The key contributions of the study are as follows:

__First__, an MDS-based data dimension reduction method was developed and successfully applied to short-term traffic flow prediction in an urban road network.

__Second__, this research has demonstrated that the proposed data dimension reduction method can be combined with existing prediction models and adapted to different traffic environments, regardless of the flow patterns or traffic loading levels. Furthermore, the proposed method is compatible with different types of prediction models, both nonlinear and linear.

__Third__, an alternative method to apply various prediction methods to urban traffic prediction is presented. In urban traffic systems, the network is more complex and analysis of the spatial-temporal correlativity is necessary.

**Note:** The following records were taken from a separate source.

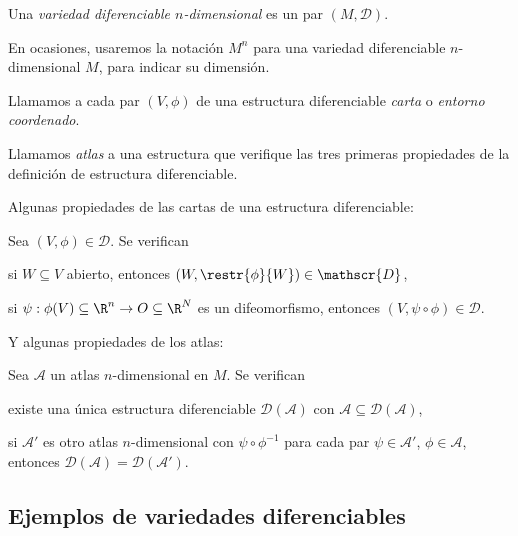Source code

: \begin{ndef}
  Una \emph{variedad diferenciable $n$-dimensional} es un par $(M, \mathscr{D})$.
\end{ndef}
\begin{notacion}
  En ocasiones, usaremos la notación $M^{n}$ para una variedad diferenciable
  $n$-dimensional $M$, para indicar su dimensión.
\end{notacion}

Llamamos a cada par $(V,\phi)$ de una estructura diferenciable \emph{carta} o
\emph{entorno coordenado}.

\begin{ndef}[Atlas]
  Llamamos \emph{atlas} a una estructura que verifique las tres primeras
  propiedades de la definición de estructura diferenciable.
\end{ndef}

Algunas propiedades de las cartas de una estructura diferenciable:
\begin{nprop}
  Sea $(V,\phi)\in\mathscr{D}$. Se verifican
  \begin{nlist}
  \item
    si $W\subseteq V$ abierto, entonces
$(W,\restr{\phi}{W})\in\mathscr{D}$,
  \item 
    si $\psi: \phi(V) \subseteq \R^{n} \to O\subseteq\R^{N}$ es un
    difeomorfismo, entonces $(V, \psi\circ\phi)\in\mathscr{D}$.
  \end{nlist}
\end{nprop}

Y algunas propiedades de los atlas:
\begin{nprop}
  Sea $\mathscr{A}$ un atlas $n$-dimensional en $M$. Se verifican
  \begin{nlist}
  \item
    existe una única estructura diferenciable $\mathscr{D}(\mathscr{A})$ con
    $\mathscr{A}\subseteq \mathscr{D}(\mathscr{A})$,
  \item
    si $\mathscr{A}'$ es otro atlas $n$-dimensional con $\psi\circ\phi^{-1}$
    para cada par $\psi\in \mathscr{A}'$, $\phi\in \mathscr{A}$, entonces
    $\mathscr{D}(\mathscr{A}) = \mathscr{D}(\mathscr{A}')$.
  \end{nlist}
\end{nprop}

\subsection{Ejemplos de variedades diferenciables}

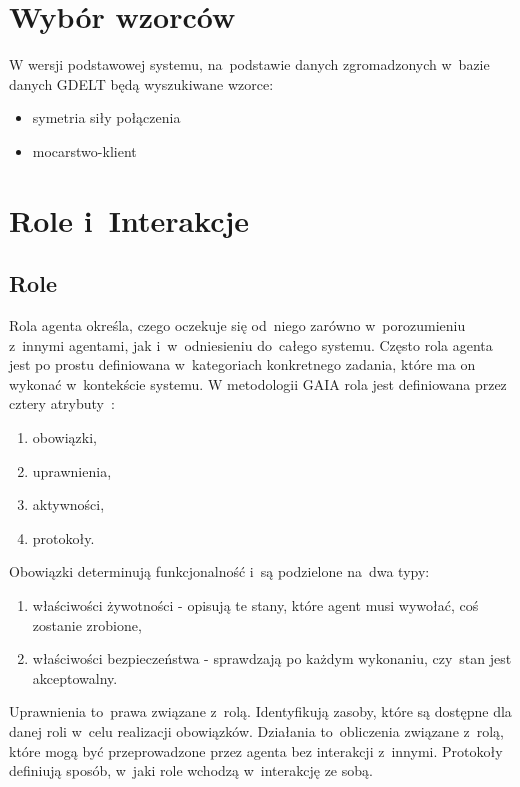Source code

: \documentclass[11pt]{report}
\begin{document}
    \section{Wybór wzorców}\label{sec:wybór-wzorców}


    W wersji podstawowej systemu, na~podstawie danych zgromadzonych w~bazie danych GDELT będą wyszukiwane wzorce:
    \begin{itemize}
        \item symetria siły połączenia
        \item mocarstwo-klient
    \end{itemize}


    \section{Role i~Interakcje}

    \subsection{Role}
    Rola agenta określa, czego oczekuje się od~niego zarówno w~porozumieniu z~innymi agentami, jak i~w~odniesieniu do~całego systemu.
    Często rola agenta jest po prostu definiowana w~kategoriach konkretnego zadania, które ma on wykonać w~kontekście systemu.
    W metodologii GAIA rola jest definiowana przez cztery atrybuty~\cite{Wooldridge2000a}:
    \begin{enumerate}
        \item obowiązki,
        \item uprawnienia,
        \item aktywności,
        \item protokoły.
    \end{enumerate}
    Obowiązki determinują funkcjonalność i~są podzielone na~dwa typy:
    \begin{enumerate}
        \item właściwości żywotności - opisują te stany, które agent musi wywołać, coś zostanie zrobione,
        \item właściwości bezpieczeństwa - sprawdzają po każdym wykonaniu, czy~stan jest akceptowalny.
    \end{enumerate}
    Uprawnienia to~prawa związane z~rolą.
    Identyfikują zasoby, które są dostępne dla danej roli w~celu realizacji obowiązków.
    Działania to~obliczenia związane z~rolą, które mogą być przeprowadzone przez agenta bez interakcji z~innymi.
    Protokoły definiują sposób, w~jaki role wchodzą w~interakcję ze sobą.
\end{document}
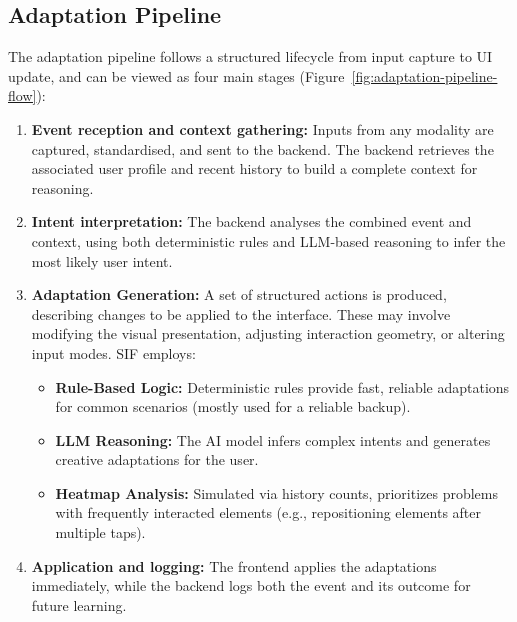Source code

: \documentclass[openany]{book}
\begin{document}
\subsection{Adaptation Pipeline}
The adaptation pipeline follows a structured lifecycle from input capture to UI update, and can be viewed as four main stages (Figure~\ref{fig:adaptation-pipeline-flow}):
\begin{enumerate}
    \item \textbf{Event reception and context gathering:} Inputs from any modality are captured, standardised, and sent to the backend. The backend retrieves the associated user profile and recent history to build a complete context for reasoning.
    \item \textbf{Intent interpretation:} The backend analyses the combined event and context, using both deterministic rules and LLM-based reasoning to infer the most likely user intent.
    \item \textbf{Adaptation Generation:} A set of structured actions is produced, describing changes to be applied to the interface. These may involve modifying the visual presentation, adjusting interaction geometry, or altering input modes. SIF employs:
        \begin{itemize}
            \item \textbf{Rule-Based Logic:} Deterministic rules provide fast, reliable adaptations for common scenarios (mostly used for a reliable backup).
            \item \textbf{LLM Reasoning:} The AI model infers complex intents and generates creative adaptations for the user.
            \item \textbf{Heatmap Analysis:} Simulated via history counts, prioritizes problems with frequently interacted elements (e.g., repositioning elements after multiple taps).
        \end{itemize}
    \item \textbf{Application and logging:} The frontend applies the adaptations immediately, while the backend logs both the event and its outcome for future learning.
\end{enumerate}
\end{document}
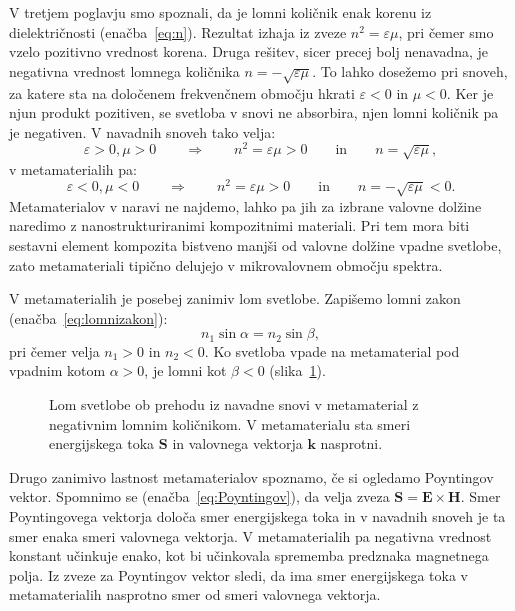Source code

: V tretjem poglavju smo spoznali, da je lomni količnik enak korenu iz dielektričnosti
(enačba~\ref{eq:n}). Rezultat izhaja iz zveze $n^2 = \varepsilon \mu$, pri čemer smo 
vzelo pozitivno vrednost korena. Druga rešitev, sicer precej bolj nenavadna, je negativna
vrednost lomnega količnika $n = - \sqrt{\varepsilon \mu}$. To lahko dosežemo pri snoveh,
za katere sta na določenem frekvenčnem območju hkrati $\varepsilon<0$ in $\mu<0$. 
Ker je njun produkt pozitiven, se svetloba v snovi ne absorbira, njen lomni količnik 
pa je negativen. V navadnih snoveh tako velja:
\begin{equation}
\varepsilon >0, \mu > 0 \qquad \Rightarrow \qquad n^2 = \varepsilon \mu >0
\qquad \mathrm{in} \qquad n = \sqrt{\varepsilon\mu},
\label{eq:09_37m}
\end{equation}
v metamaterialih pa:
\begin{equation}
\varepsilon <0, \mu < 0 \qquad \Rightarrow \qquad n^2 = \varepsilon \mu >0
\qquad \mathrm{in} \qquad n = -\sqrt{\varepsilon\mu}<0. 
\label{eq:09_38}
\end{equation}
Metamaterialov v naravi ne najdemo, lahko pa jih za izbrane valovne dolžine naredimo z
nanostrukturiranimi kompozitnimi materiali. Pri tem mora biti sestavni element kompozita
bistveno manjši od valovne dolžine vpadne svetlobe, zato metamateriali tipično delujejo v 
mikrovalovnem območju spektra.

V metamaterialih je posebej zanimiv lom svetlobe. Zapišemo lomni zakon
(enačba~\ref{eq:lomnizakon}):
\begin{equation}
n_1 \sin\alpha = n_2 \sin\beta,
\label{eq:09_39}
\end{equation}
pri čemer velja $n_1>0$ in $n_2<0$. Ko svetloba vpade na metamaterial pod vpadnim
kotom $\alpha>0 $, je lomni kot $\beta <0$ (slika~\ref{fig:09_meta}). 
\begin{figure}[ht]
\centering
\def\svgwidth{80truemm} 

\caption{Lom svetlobe ob prehodu iz navadne snovi v metamaterial z negativnim lomnim
količnikom. V metamaterialu sta smeri energijskega toka $\mathbf{S}$ 
in valovnega vektorja $\mathbf{k}$ nasprotni.}
\label{fig:09_meta}
\end{figure}

Drugo zanimivo lastnost  metamaterialov spoznamo, če si ogledamo Poyntingov vektor. 
Spomnimo se (enačba~\ref{eq:Poyntingov}), da velja zveza
$\mathbf{S} = \mathbf{E}\times \mathbf{H}$. Smer Poyntingovega vektorja določa smer
energijskega toka in v navadnih snoveh je ta smer enaka smeri valovnega vektorja.
V metamaterialih pa negativna vrednost konstant učinkuje enako, kot bi učinkovala
sprememba predznaka magnetnega polja. Iz zveze za Poyntingov vektor sledi, da ima
smer energijskega toka v metamaterialih nasprotno smer od smeri valovnega vektorja. 

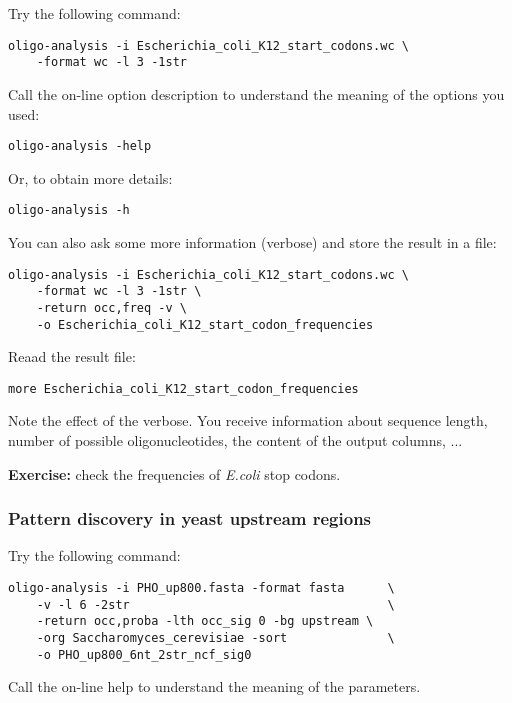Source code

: Try the following command:

\begin{verbatim}
oligo-analysis -i Escherichia_coli_K12_start_codons.wc \
    -format wc -l 3 -1str
\end{verbatim}

Call the on-line option description to understand the meaning of the options you used:
\begin{verbatim}
oligo-analysis -help
\end{verbatim}

Or, to obtain more details:
\begin{verbatim}
oligo-analysis -h
\end{verbatim}


You can also ask some more information (verbose) and store the result
in a file:

\begin{verbatim}
oligo-analysis -i Escherichia_coli_K12_start_codons.wc \
    -format wc -l 3 -1str \
    -return occ,freq -v \
    -o Escherichia_coli_K12_start_codon_frequencies
\end{verbatim}

Reaad the result file:

\begin{verbatim}
more Escherichia_coli_K12_start_codon_frequencies
\end{verbatim}

Note the effect of the verbose. You receive information about sequence
length, number of possible oligonucleotides, the content of the output
columns, ...

\textbf{Exercise:} check the frequencies of \textit{E.coli} stop codons.

\subsubsection{Pattern discovery in yeast upstream regions}

Try the following command:

\begin{verbatim} 
oligo-analysis -i PHO_up800.fasta -format fasta      \
    -v -l 6 -2str                                    \
    -return occ,proba -lth occ_sig 0 -bg upstream \
    -org Saccharomyces_cerevisiae -sort              \
    -o PHO_up800_6nt_2str_ncf_sig0 
\end{verbatim}

Call the on-line help to understand the meaning of the parameters.

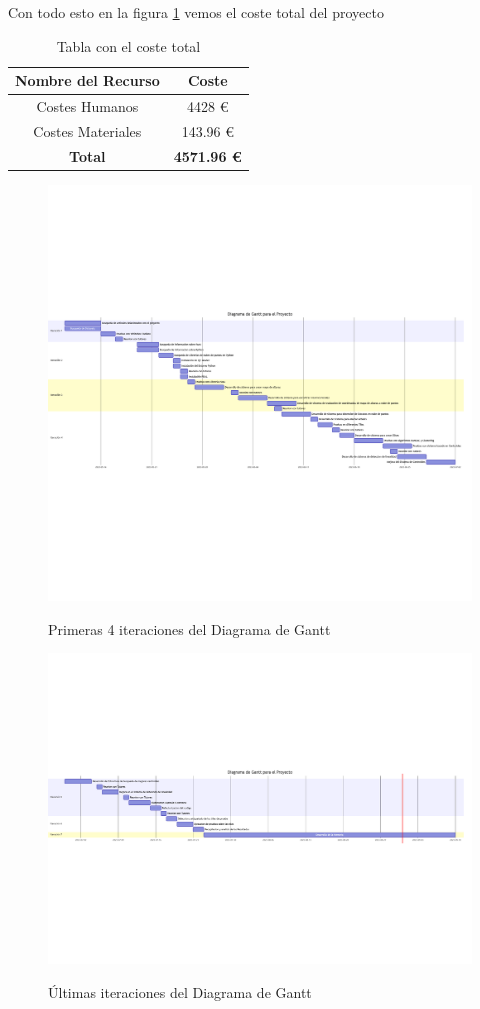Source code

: Con todo esto en la figura \ref{tabcostot} vemos el coste total del proyecto

\begin{table}[hp!]
   \centering
  \begin{tabular}{c|c}
  \rowcolor{udcpink!25}
  \textbf{Nombre del Recurso} & \textbf{Coste} \\\hline
  
  Costes Humanos & 4428 € \\
  Costes Materiales & 143.96 €  \\
  \textbf{Total}  &  \textbf{4571.96 €} \\
  \end{tabular}

  \caption{Tabla con el coste total}
  \label{tabcostot}
\end{table}


\begin{figure}[h]
\centering
\includegraphics[width=15cm]{imaxes/gantt1.png}
\label{fig:pointnetc}
\caption{Primeras 4 iteraciones del Diagrama de Gantt}
\end{figure}

\begin{figure}[h]
\centering
\includegraphics[width=15cm]{imaxes/gantt2.png}
\label{fig:pointnetc}
\caption{Últimas iteraciones del Diagrama de Gantt}
\end{figure}


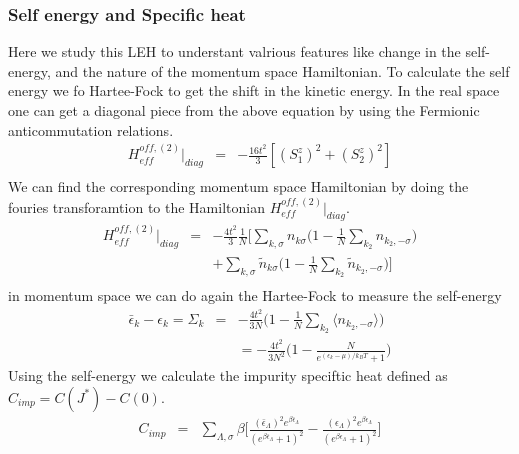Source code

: \documentclass[reprint,prb,superscriptaddress]{revtex4-1}
\begin{document}
\subsubsection{Self energy and Specific heat}
Here we study this LEH to understant valrious features like change in the self-energy, and the nature of the momentum space Hamiltonian. To calculate the self energy we fo Hartee-Fock to get the shift in the kinetic energy.
In the real space one can get a diagonal piece from the above equation by using the Fermionic anticommutation relations.
\begin{eqnarray}
H_{eff}^{off,(2)} |_{diag} &=& -\frac{16t^2}{3} [ (S_1^z)^2+ (S_2^z)^2 ]  \nonumber\\
\end{eqnarray}
We can find the corresponding momentum space Hamiltonian by doing the fouries transforamtion to the Hamiltonian $H_{eff}^{off,(2)} |_{diag} $.
\begin{eqnarray}
H_{eff}^{off,(2)} |_{diag}&=& -\frac{4t^2}{3} \frac{1}{N} \bigg[ \displaystyle\sum_{k,\sigma} n_{k\sigma}\bigg(1-\frac{1}{N} \displaystyle\sum_{k_2}  n_{k_2,-\sigma} \bigg) \nonumber\\
&&+ \displaystyle\sum_{k,\sigma} \tilde{n}_{k\sigma}\bigg( 1-\frac{1}{N} \displaystyle\sum_{ k_2} \tilde{n}_{k_2,-\sigma} \bigg) \bigg] \nonumber\\
\end{eqnarray}
in momentum space we can do again the Hartee-Fock to measure the self-energy
\begin{eqnarray}
\bar{\epsilon}
_k-\epsilon_k=\Sigma_k &=& -\frac{4t^2}{3N} \bigg(1-\frac{1}{N} \displaystyle\sum_{k_2}  \langle n_{k_2,-\sigma} \rangle \bigg) \nonumber\\
&&= -\frac{4t^2}{3N^2}\bigg(1-\frac{N}{e^{(\epsilon_k-\mu)/k_BT}+1}\bigg)
\label{eq:self-energy-NFL}
\end{eqnarray}
Using the self-energy we calculate the impurity speciftic heat defined as $C_{imp}=C(J^*)-C(0)$.
\begin{eqnarray}
C_{imp} &=& \sum_{\Lambda,\sigma} \beta \bigg[ \frac{(\bar{\epsilon}_{\Lambda})^2 e^{\beta \bar{\epsilon}_{\Lambda}}}{( e^{\beta \bar{\epsilon}_{\Lambda}} +1)^2}  -\frac{({\epsilon}_{\Lambda})^2 e^{\beta {\epsilon}_{\Lambda}}}{( e^{\beta {\epsilon}_{\Lambda}} +1)^2} \bigg]
\end{eqnarray}
\end{document}
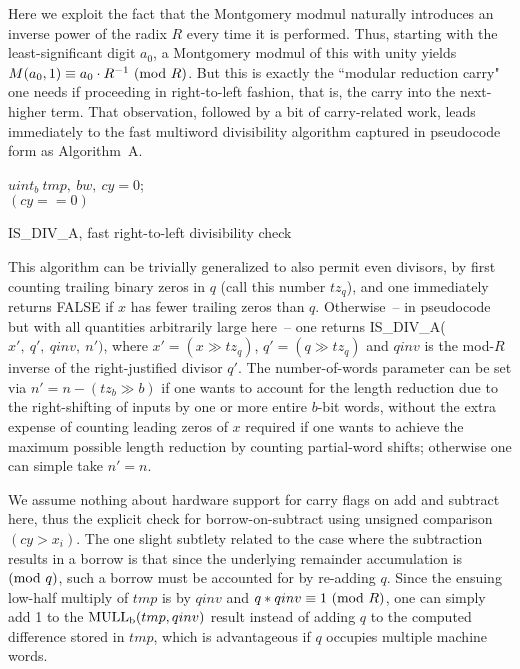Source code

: \documentclass{article}
\begin{document}
Here we exploit the fact that the Montgomery modmul naturally introduces an inverse power of the radix $R$ every time it is performed. Thus, starting with the least-significant digit $a_0$, a Montgomery modmul of this with unity yields $M(a_0,1) \equiv a_0 \cdot R^{-1}\ ({\rm mod}\ R)$. But this is exactly the ``modular reduction carry" one needs if proceeding in right-to-left fashion, that is, the carry into the next-higher term. That observation, followed by a bit of carry-related work, leads immediately to the fast multiword divisibility algorithm captured in pseudocode form as Algorithm~A.

\begin{algorithm}\SetAlgoLined
{}
\vspace{0.1in}
{
	$uint_b\ tmp,\ bw,\ cy = 0$;\\
	\Return $(cy == 0)$\;
}
\caption{IS\_DIV\_A, fast right-to-left divisibility check}
\label{algo_a}
\end{algorithm}

This algorithm can be trivially generalized to also permit even divisors, by first counting trailing binary zeros in $q$ (call this number $tz_q$), and one immediately returns FALSE if $x$ has fewer trailing zeros than $q$. Otherwise~-- in pseudocode but with all quantities arbitrarily large here~-- one returns IS\_DIV\_A($x',\ q',\ qinv,\ n')$, where  $x' = (x \gg tz_q)$, $q' = (q \gg tz_q)$ and $qinv$ is the mod-$R$ inverse of the right-justified divisor $q'$. The number-of-words parameter can be set via $n' = n - (tz_b \gg b)$ if one wants to account for the length reduction due to the right-shifting of inputs by one or more entire $b$-bit words, without the extra expense of counting leading zeros of $x$ required if one wants to achieve the maximum possible length reduction by counting partial-word shifts; otherwise one can simple take $n' = n$.

We assume nothing about hardware support for carry flags on add and subtract here, thus the explicit check for borrow-on-subtract using unsigned comparison $(cy > x_i)$. The one slight subtlety related to the case where the subtraction results in a borrow is that since the underlying remainder accumulation is $({\rm mod}\ q)$, such a borrow must be accounted for by re-adding $q$. Since the ensuing low-half multiply of $tmp$ is by $qinv$ and $q*qinv \equiv 1\ ({\rm mod}\ R)$, one can simply add 1 to the ${\rm MULL_b}(tmp, qinv)$ result instead of adding $q$ to the computed difference stored in $tmp$, which is advantageous if $q$ occupies multiple machine words.
\end{document}
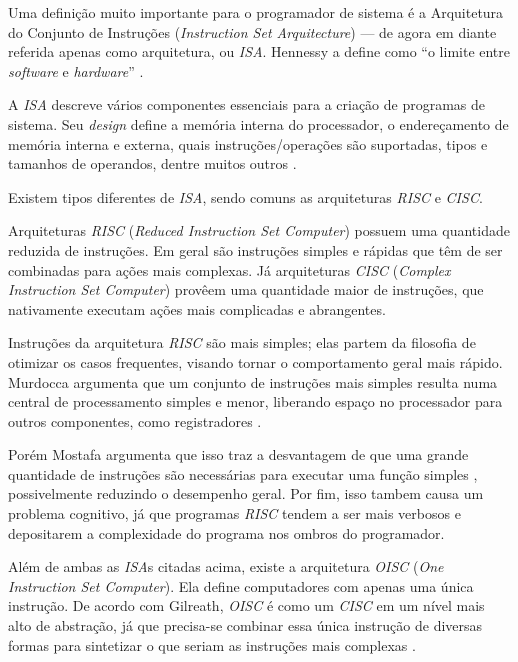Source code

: 
Uma definição muito importante para o programador de sistema é a Arquitetura do
Conjunto de Instruções (\textit{Instruction Set Arquitecture}) --- de agora em
diante referida apenas como arquitetura, ou \textit{ISA}. Hennessy a define como
``o limite entre \textit{software} e \textit{hardware}'' \cite{hennessy}.

A \textit{ISA} descreve vários componentes essenciais para a criação de
programas de sistema. Seu \textit{design} define a memória interna do
processador, o endereçamento de memória interna e externa, quais
instruções/operações são suportadas, tipos e tamanhos de operandos, dentre
muitos outros  \cite{patterson}.

Existem tipos diferentes de \textit{ISA}, sendo comuns as arquiteturas
\textit{RISC} e \textit{CISC}.

Arquiteturas \textit{RISC} (\textit{Reduced Instruction Set Computer}) possuem
uma quantidade reduzida de instruções. Em geral são instruções simples e rápidas
que têm de ser combinadas para ações mais complexas. Já arquiteturas
\textit{CISC} (\textit{Complex Instruction Set Computer}) provêem uma quantidade
maior de instruções, que nativamente executam ações mais complicadas e
abrangentes.

Instruções da arquitetura \textit{RISC} são mais simples; elas partem da
filosofia de otimizar os casos frequentes, visando tornar o comportamento geral
mais rápido. Murdocca argumenta que um conjunto de instruções mais simples
resulta numa central de processamento simples e menor, liberando espaço no
processador para outros componentes, como registradores \cite{principles}.

Porém Mostafa argumenta que isso traz a desvantagem de que uma grande quantidade
de instruções são necessárias para executar uma função simples \cite{mostafa},
possivelmente reduzindo o desempenho geral. Por fim, isso tambem causa um
problema cognitivo, já que programas \textit{RISC} tendem a ser mais verbosos e
depositarem a complexidade do programa nos ombros do programador.

Além de ambas as \textit{ISA}s citadas acima, existe a arquitetura \textit{OISC}
(\textit{One Instruction Set Computer}). Ela define computadores com apenas uma
única instrução. De acordo com Gilreath, \textit{OISC} é como um \textit{CISC}
em um nível mais alto de abstração, já que precisa-se combinar essa única
instrução de diversas formas para sintetizar o que seriam as instruções mais
complexas \cite{minimalist}.

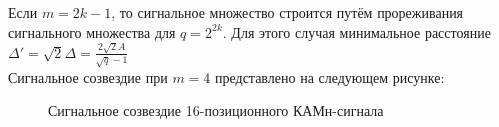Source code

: Если $m=2k-1$, то сигнальное множество строится путём прореживания сигнального множества для $ q=2^{{2k}}$. Для этого случая минимальное расстояние $\Delta '={\sqrt 2}\Delta ={\frac {2{\sqrt 2}A}{{\sqrt q}-1}}$ \\
Сигнальное созвездие при $m=4$ представлено на следующем рисунке:
\begin{figure}[h]
\caption{Сигнальное созвездие 16-позиционного КАМн-сигнала}
\label{fig:image}
\end{figure}

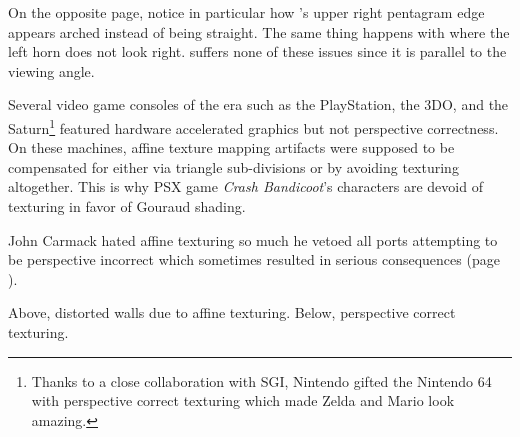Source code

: On the opposite page, notice in particular how 's upper right pentagram edge appears arched instead of being straight. The same thing happens with  where the left horn does not look right.  suffers none of these issues since it is parallel to the viewing angle.\\
\par
Several video game consoles of the era such as the PlayStation, the 3DO, and the Saturn\footnote{Thanks to a close collaboration with SGI, Nintendo gifted the Nintendo 64 with perspective correct texturing which made Zelda and Mario look amazing.} featured hardware accelerated graphics but not perspective correctness. On these machines, affine texture mapping artifacts were supposed to be compensated for either via triangle sub-divisions or by avoiding texturing altogether. This is why PSX game \textit{Crash Bandicoot}'s characters are devoid of texturing in favor of Gouraud shading.\\
\par
John Carmack hated affine texturing so much he vetoed all ports attempting to be perspective incorrect which sometimes resulted in serious consequences (page \pageref{saturn_port}).\par



\par
\vspace{5pt}
Above, distorted walls due to affine texturing. Below, perspective correct texturing.\\
\par
{}

\vspace{-30pt}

During the course of this study, several elements for future research were identified, which are as follows. The results reported here are from a hypothetical network. Hence, results from real-world implementation would make the conclusions stronger. Although different ODs are tested in the research, the same network is used. Networks with different structures should be analyzed to prove the effectiveness of the method. The proposed method can also be applied to other prediction models, such as combined prediction models or models that can predict more sections at one time.

#### Data Availability

The data used to support the findings of this study are available from the corresponding author upon request.

#### Disclosure

An earlier version of this paper has been presented at “Transportation Research Board 97th Annual Meeting” as a presentation.

#### Conflicts of Interest

The authors declare that they have no conflicts of interest.